With that in mind, Masuch’s memo honed in on BMG’s investments “in our capabilities, our systems, our processes and our people”. As a result of those investments, he added, “the past year has seen significant developments, migrating our systems to the cloud for speed, resilience, and flexibility, introducing new AI tools for income tracking and sync and, of course, further adding to our teams all over the world”.

“We continue our relentless drive to eliminate the frictions and inefficiencies which have plagued the music industry for decades”, he went on. “In the past year we have again halved the time to register a song with societies and digital services worldwide. And we have increased the acceptance rate of automated registrations to a new high of 99.7%”.

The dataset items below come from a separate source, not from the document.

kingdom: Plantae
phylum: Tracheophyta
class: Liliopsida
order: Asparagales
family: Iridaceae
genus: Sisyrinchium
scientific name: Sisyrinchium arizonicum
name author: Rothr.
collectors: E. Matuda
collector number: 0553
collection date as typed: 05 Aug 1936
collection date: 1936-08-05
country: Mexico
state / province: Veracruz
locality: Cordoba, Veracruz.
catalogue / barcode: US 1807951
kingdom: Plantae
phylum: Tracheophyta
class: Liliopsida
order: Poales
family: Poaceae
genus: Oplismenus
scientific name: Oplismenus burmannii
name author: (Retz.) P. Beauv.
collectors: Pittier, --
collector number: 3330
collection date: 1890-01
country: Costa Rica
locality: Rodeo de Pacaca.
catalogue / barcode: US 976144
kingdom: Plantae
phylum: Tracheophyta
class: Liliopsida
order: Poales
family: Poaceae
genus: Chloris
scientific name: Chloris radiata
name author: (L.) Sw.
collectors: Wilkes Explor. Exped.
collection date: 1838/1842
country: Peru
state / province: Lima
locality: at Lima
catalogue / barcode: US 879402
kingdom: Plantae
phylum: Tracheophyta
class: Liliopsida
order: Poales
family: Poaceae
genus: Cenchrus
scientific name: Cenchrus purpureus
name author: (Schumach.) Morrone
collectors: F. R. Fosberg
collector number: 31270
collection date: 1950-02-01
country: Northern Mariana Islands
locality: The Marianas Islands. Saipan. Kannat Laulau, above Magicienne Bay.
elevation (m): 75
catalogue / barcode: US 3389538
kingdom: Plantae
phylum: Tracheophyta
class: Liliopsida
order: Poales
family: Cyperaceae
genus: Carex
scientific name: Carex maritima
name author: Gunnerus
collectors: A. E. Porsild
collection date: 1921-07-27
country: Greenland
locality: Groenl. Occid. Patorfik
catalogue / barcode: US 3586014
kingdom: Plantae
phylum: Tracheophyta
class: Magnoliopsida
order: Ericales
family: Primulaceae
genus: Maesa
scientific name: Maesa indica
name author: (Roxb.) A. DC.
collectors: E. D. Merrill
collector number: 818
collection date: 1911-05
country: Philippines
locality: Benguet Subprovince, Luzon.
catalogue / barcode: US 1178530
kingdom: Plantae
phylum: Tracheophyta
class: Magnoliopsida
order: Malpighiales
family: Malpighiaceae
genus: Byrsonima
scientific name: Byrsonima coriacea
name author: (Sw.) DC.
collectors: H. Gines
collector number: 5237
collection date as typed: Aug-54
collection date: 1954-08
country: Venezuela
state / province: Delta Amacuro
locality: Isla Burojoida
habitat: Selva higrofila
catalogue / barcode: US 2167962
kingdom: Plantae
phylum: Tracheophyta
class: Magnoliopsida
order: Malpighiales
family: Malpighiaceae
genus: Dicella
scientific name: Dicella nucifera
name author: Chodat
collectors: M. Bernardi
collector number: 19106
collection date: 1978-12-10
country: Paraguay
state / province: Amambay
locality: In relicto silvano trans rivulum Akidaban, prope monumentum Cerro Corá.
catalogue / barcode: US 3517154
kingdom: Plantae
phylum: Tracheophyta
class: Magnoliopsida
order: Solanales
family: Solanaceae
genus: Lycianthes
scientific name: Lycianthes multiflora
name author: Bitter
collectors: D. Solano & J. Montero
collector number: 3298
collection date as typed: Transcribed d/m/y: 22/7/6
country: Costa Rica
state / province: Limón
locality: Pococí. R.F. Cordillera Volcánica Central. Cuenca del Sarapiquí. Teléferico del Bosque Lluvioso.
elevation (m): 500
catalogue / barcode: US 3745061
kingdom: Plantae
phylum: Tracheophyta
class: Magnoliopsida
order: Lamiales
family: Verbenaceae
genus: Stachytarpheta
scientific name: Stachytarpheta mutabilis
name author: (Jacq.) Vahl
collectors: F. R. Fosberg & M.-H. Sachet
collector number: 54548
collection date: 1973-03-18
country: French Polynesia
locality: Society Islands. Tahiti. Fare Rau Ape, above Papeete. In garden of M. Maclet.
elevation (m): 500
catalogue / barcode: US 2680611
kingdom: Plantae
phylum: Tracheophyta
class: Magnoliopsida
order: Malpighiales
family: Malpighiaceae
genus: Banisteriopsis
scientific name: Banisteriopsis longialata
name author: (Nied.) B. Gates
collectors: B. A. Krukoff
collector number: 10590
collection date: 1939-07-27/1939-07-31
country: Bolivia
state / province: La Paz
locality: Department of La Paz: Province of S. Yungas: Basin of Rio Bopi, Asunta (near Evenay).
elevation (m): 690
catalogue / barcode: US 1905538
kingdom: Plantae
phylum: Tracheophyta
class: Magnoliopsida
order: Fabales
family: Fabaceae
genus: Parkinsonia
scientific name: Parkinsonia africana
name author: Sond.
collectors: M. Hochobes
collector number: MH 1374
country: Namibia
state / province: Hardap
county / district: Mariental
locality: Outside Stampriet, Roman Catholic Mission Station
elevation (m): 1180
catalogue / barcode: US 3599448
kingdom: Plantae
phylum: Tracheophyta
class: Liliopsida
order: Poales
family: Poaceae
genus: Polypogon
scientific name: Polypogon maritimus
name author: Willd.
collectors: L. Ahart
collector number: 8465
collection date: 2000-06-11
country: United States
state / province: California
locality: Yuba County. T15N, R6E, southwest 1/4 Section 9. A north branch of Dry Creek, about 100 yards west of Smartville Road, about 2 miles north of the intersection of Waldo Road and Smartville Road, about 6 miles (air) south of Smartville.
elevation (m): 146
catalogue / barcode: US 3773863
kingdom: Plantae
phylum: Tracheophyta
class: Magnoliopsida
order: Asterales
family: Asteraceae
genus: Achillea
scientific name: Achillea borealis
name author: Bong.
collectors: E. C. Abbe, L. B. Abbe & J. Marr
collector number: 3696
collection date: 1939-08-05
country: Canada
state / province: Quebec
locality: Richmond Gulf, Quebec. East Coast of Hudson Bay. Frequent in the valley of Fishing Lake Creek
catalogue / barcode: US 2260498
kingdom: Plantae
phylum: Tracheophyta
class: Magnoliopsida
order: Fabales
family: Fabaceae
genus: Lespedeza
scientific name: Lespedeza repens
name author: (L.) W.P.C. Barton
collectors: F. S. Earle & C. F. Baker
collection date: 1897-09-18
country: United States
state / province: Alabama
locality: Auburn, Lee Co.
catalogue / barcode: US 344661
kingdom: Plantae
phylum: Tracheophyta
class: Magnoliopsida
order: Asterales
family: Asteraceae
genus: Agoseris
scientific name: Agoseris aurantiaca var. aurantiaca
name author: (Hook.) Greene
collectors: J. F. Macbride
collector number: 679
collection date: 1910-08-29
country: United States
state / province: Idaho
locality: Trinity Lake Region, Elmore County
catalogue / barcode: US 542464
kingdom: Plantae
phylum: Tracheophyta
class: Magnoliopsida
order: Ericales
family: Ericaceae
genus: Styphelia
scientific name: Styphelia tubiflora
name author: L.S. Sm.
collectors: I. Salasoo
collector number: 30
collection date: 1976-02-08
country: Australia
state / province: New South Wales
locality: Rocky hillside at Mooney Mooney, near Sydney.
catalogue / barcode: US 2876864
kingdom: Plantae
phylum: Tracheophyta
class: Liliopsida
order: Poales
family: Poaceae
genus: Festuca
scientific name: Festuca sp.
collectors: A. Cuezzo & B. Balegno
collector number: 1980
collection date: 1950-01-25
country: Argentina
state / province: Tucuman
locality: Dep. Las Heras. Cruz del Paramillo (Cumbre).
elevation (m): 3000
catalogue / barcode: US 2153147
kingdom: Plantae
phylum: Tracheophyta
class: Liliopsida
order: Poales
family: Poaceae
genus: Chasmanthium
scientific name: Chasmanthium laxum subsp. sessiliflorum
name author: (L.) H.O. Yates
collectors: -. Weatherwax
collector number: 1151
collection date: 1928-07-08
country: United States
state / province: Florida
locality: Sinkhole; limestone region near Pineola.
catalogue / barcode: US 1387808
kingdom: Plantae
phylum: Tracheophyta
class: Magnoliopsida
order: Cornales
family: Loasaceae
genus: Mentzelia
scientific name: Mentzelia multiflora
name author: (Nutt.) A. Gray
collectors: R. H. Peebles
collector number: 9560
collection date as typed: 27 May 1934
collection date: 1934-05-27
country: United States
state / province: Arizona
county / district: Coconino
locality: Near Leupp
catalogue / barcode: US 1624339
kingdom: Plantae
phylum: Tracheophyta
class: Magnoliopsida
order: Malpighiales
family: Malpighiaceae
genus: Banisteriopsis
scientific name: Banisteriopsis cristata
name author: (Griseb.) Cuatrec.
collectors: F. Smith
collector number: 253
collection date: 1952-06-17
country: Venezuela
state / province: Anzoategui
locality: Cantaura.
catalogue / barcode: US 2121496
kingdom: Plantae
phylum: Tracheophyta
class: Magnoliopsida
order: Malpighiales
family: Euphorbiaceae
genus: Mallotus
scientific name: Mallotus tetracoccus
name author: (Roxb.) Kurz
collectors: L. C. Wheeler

“We want our clients to receive their income generated anywhere in the world as quickly as possible”, he went on. “The US and the UK have doubled the accounting cycle for all publishing clients to quarterly. At the same time, 99% of global revenues are now accounted to our artists and writers within the same accounting period we receive them, no matter the country these royalties were generated in. This all was achieved while royalty data volumes processed tripled compared to last year. And we’re far from finished”.

“From our industry leading YouTube optimisation team to our new royalty system which runs seven times faster than its predecessor”, he continued, “we remain focused on being the most reliable and effective partner for artists, songwriters and rightsholders globally”.

In terms of the financial stats, Masuch bragged: “BMG’s revenues increased by 31% last year to €866m. That’s over €200m more than in 2021 and three times more than the previous year’s revenue increase of €61m. Importantly, our growth did not come at the expense of profitability, and we actually increased our margin to 22.5%”.

The memo was technically from Masuch and Thomas Coesfeld, the latter being the company’s current CFO who is set to takeover as CEO next year.